▶ **Data excerpts**
● ● ● ● ●
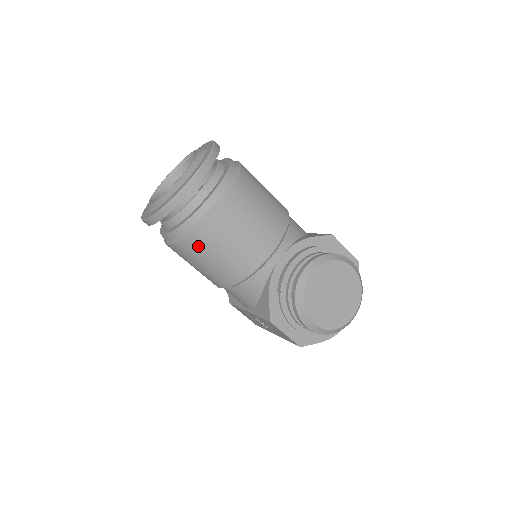
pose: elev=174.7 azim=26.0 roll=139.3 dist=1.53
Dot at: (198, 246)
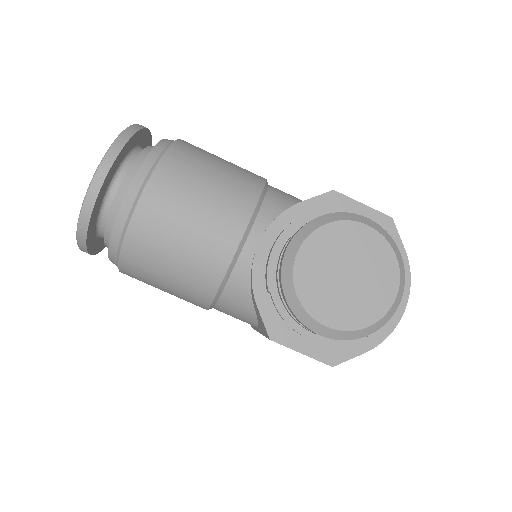
Dot at: (140, 261)
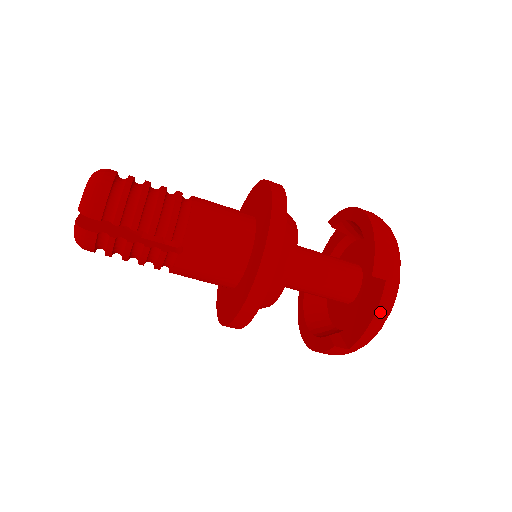
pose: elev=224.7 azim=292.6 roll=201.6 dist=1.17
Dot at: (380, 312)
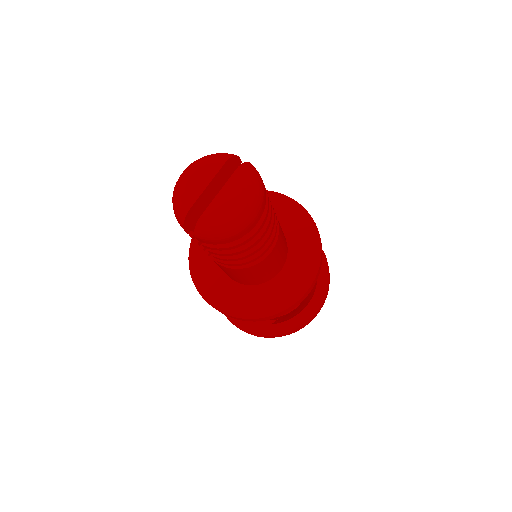
Dot at: (245, 331)
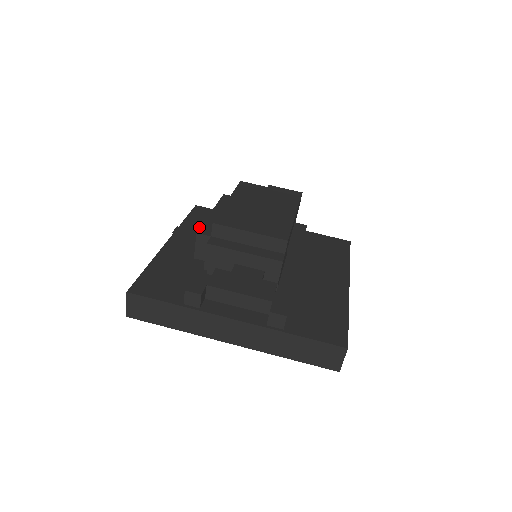
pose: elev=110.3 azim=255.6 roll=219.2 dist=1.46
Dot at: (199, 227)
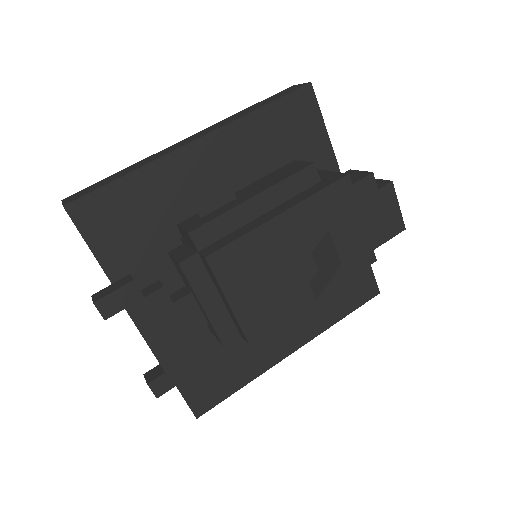
Dot at: (225, 192)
● ● ● ● ●
Transcribe every line of text in the material above without alteration, omitting the pictures.

pose: elev=174.7 azim=26.0 roll=139.3 dist=1.53
Dot at: (198, 246)
Dot at: (140, 261)
pose: elev=224.7 azim=292.6 roll=201.6 dist=1.17
Dot at: (380, 312)
Dot at: (245, 331)
pose: elev=110.3 azim=255.6 roll=219.2 dist=1.46
Dot at: (199, 227)
Dot at: (225, 192)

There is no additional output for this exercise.